▶ **What you should do**:
Take the entries below and print, exactly, the stretch from the line containing "Paula S. McCommons, Ed.D., Director" through the line containing "Mental Health Liaison", both included.

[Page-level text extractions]
::::
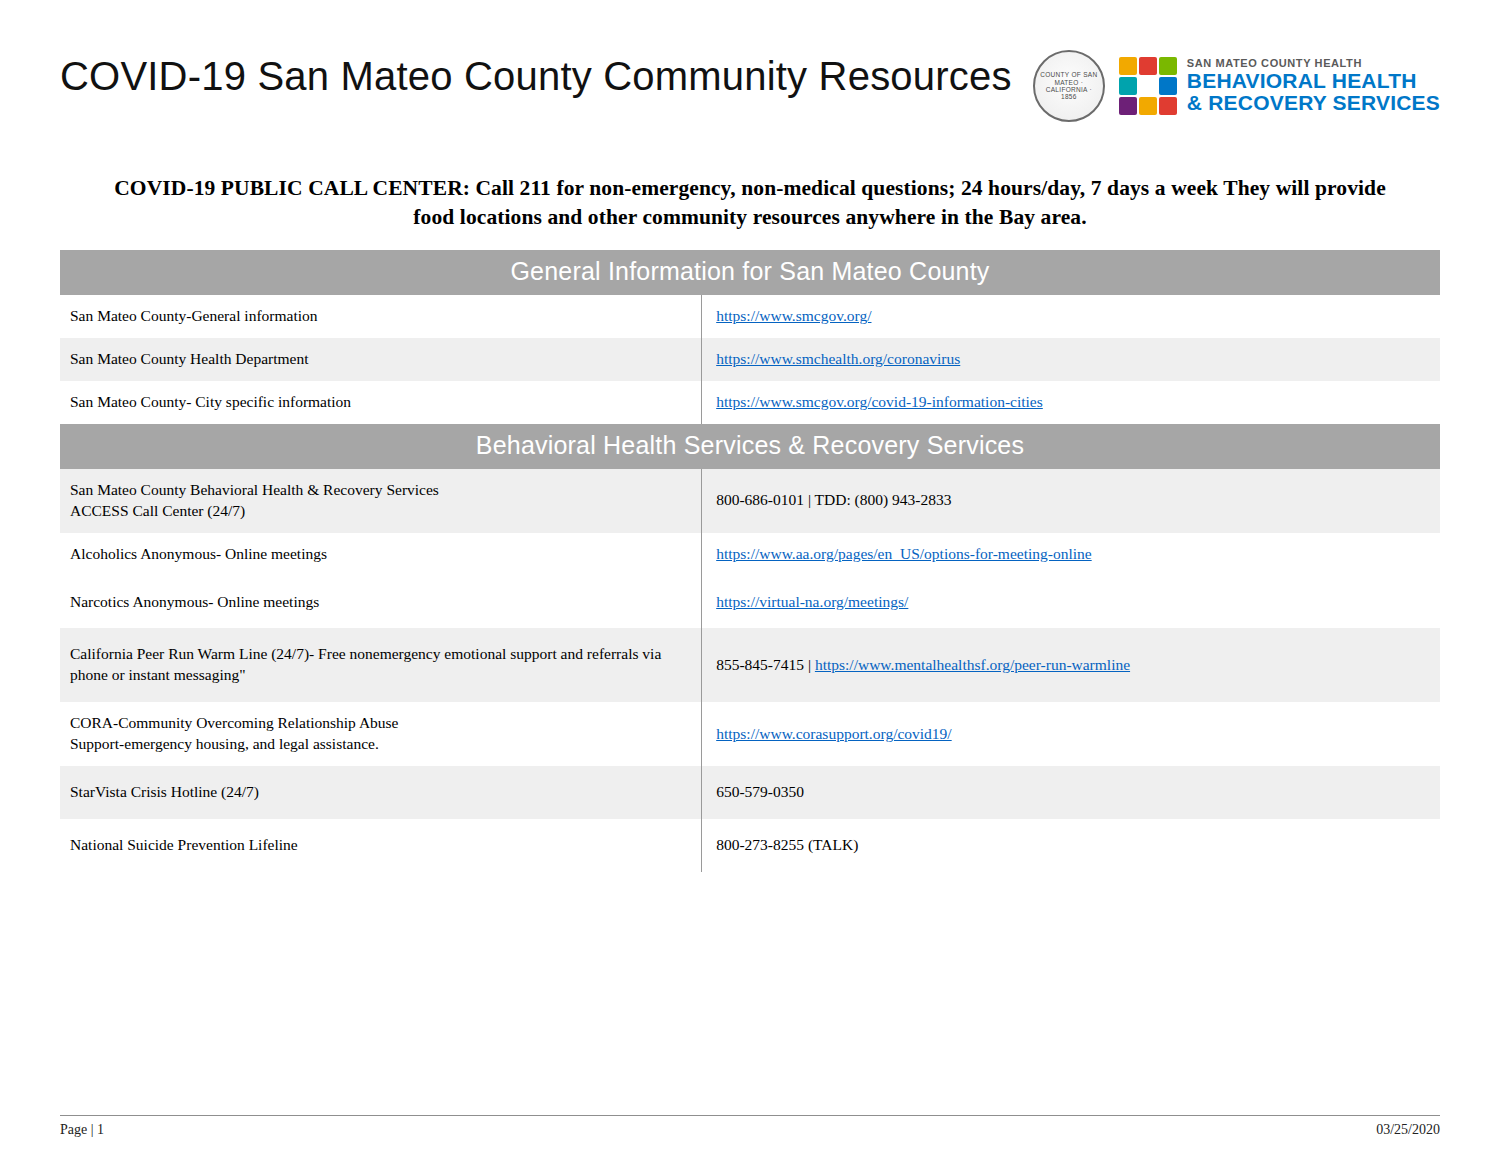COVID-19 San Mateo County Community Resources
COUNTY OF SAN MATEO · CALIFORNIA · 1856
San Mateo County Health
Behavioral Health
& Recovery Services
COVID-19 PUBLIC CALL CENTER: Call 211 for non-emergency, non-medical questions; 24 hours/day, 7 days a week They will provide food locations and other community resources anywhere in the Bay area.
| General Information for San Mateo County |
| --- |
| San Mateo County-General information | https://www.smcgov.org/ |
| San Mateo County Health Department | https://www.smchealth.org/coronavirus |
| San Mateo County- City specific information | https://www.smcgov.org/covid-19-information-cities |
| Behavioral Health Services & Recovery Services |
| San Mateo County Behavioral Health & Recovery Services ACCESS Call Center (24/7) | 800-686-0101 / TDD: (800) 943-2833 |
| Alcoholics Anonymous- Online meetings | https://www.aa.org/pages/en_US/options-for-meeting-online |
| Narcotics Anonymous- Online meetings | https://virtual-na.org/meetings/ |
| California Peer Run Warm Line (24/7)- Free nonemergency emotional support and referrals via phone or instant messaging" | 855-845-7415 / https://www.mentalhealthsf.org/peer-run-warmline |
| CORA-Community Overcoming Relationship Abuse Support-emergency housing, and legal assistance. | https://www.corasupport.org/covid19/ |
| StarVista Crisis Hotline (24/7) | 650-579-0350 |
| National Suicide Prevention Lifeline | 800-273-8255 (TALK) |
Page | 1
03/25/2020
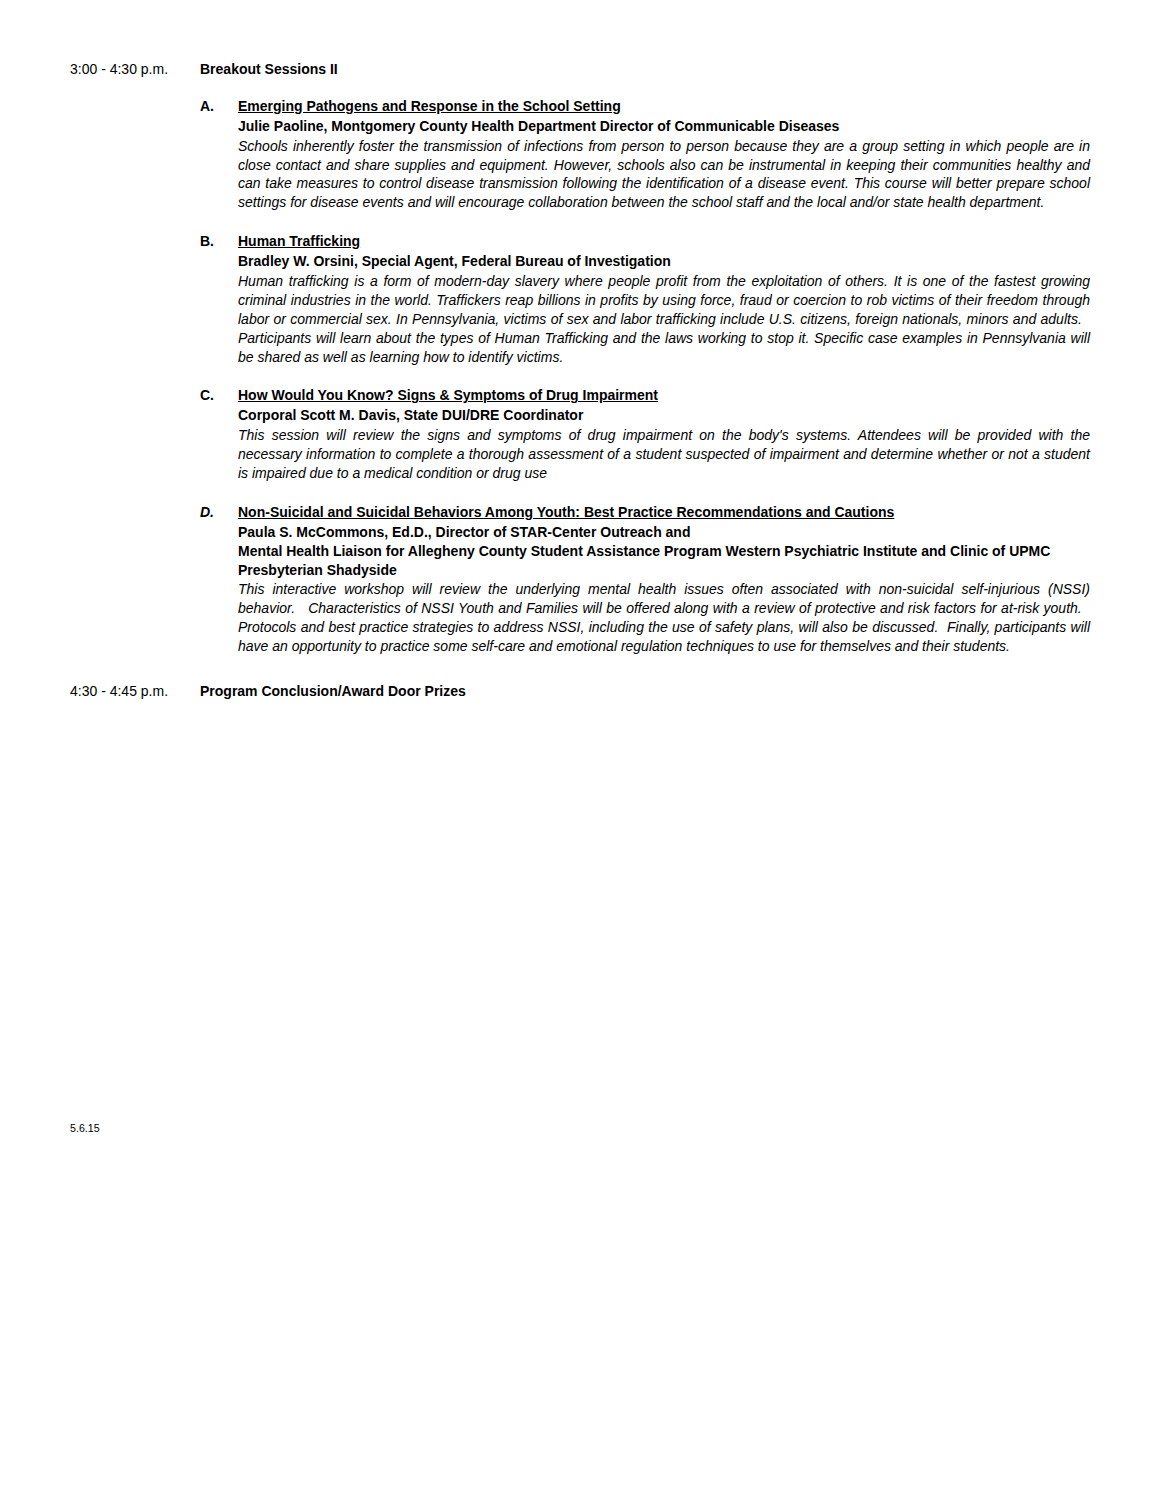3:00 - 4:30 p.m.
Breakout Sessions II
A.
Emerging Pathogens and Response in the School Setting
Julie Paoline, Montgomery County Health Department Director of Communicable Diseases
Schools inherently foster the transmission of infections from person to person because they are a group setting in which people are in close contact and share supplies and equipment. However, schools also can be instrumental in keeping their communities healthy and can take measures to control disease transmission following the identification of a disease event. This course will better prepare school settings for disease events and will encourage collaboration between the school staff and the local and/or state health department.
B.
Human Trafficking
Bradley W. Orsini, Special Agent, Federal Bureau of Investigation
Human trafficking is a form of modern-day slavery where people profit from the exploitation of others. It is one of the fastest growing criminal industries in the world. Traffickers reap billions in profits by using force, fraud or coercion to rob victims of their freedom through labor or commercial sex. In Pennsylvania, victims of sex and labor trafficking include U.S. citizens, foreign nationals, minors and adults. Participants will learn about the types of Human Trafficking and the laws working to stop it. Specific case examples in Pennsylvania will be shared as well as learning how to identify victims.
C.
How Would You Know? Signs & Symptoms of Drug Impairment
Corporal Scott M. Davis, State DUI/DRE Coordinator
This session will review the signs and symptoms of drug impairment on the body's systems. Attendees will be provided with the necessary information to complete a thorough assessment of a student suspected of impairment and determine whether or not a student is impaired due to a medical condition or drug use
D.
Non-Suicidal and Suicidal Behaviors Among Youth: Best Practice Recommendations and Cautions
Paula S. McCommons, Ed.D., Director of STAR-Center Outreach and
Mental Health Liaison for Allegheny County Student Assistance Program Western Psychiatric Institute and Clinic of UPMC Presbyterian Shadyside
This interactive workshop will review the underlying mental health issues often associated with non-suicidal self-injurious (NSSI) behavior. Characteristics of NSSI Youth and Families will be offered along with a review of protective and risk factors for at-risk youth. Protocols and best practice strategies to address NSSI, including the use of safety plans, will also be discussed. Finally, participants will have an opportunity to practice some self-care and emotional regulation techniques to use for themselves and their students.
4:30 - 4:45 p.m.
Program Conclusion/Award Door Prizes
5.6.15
::::
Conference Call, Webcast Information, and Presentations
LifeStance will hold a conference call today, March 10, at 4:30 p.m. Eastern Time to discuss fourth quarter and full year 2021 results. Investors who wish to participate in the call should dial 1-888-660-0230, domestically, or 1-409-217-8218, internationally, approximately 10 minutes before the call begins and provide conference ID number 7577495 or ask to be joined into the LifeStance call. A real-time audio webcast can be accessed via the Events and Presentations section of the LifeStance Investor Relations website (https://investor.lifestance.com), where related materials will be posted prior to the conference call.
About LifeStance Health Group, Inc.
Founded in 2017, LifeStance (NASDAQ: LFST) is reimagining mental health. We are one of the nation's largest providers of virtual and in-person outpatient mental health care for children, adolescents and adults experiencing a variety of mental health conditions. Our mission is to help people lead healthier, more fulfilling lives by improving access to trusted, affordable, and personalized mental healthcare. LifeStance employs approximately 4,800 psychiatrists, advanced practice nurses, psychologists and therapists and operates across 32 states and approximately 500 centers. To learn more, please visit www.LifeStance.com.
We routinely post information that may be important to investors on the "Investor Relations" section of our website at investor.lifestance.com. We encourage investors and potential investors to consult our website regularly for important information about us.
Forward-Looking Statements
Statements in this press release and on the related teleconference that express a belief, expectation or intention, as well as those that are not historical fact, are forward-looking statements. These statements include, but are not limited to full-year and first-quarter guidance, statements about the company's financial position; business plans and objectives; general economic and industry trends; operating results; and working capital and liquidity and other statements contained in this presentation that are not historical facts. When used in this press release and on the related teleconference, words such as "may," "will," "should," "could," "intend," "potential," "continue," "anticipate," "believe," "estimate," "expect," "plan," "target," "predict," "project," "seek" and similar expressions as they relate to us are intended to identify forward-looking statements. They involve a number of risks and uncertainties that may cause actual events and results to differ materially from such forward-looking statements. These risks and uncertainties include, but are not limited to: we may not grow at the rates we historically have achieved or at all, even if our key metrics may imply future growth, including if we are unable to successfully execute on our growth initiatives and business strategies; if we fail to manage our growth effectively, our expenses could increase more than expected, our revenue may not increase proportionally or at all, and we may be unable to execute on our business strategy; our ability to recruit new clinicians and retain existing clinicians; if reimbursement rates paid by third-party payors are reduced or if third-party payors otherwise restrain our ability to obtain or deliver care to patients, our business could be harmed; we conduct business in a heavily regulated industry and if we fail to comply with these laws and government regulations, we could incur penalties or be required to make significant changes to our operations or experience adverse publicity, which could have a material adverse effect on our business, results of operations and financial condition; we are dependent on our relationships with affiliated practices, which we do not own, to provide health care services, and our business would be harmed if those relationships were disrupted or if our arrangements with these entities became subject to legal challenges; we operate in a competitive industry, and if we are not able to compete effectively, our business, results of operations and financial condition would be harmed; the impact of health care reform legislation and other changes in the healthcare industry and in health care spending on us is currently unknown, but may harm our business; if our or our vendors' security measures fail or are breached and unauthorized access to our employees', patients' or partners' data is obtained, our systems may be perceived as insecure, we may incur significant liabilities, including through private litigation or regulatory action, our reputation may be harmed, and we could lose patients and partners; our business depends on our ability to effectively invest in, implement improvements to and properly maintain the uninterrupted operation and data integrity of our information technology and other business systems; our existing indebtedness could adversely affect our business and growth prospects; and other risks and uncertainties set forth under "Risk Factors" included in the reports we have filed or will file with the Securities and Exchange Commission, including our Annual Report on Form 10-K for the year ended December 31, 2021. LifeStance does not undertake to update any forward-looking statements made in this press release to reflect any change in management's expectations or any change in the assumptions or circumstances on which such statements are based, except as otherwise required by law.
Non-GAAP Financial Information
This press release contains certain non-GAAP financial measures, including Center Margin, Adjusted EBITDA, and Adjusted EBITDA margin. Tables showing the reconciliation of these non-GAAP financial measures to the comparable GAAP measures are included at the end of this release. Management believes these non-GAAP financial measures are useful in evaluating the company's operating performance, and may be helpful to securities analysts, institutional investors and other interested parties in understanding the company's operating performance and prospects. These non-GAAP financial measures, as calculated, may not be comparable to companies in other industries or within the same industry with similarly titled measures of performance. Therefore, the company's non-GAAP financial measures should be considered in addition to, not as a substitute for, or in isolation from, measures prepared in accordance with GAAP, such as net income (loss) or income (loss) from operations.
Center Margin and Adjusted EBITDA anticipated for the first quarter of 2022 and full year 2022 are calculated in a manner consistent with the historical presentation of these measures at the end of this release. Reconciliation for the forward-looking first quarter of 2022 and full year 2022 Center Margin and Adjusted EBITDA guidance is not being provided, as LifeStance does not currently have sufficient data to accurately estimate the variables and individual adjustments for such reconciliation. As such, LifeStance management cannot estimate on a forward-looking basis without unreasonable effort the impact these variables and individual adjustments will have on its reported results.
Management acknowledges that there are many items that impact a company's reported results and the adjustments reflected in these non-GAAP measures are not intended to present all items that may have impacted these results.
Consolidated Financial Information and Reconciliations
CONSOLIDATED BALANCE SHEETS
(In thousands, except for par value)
::::
▶ **Task solution**:
Paula S. McCommons, Ed.D., Director of STAR-Center Outreach and
Mental Health Liaison for Allegheny County Student Assistance Program Western Psychiatric Institute and Clinic of UPMC Presbyterian Shadyside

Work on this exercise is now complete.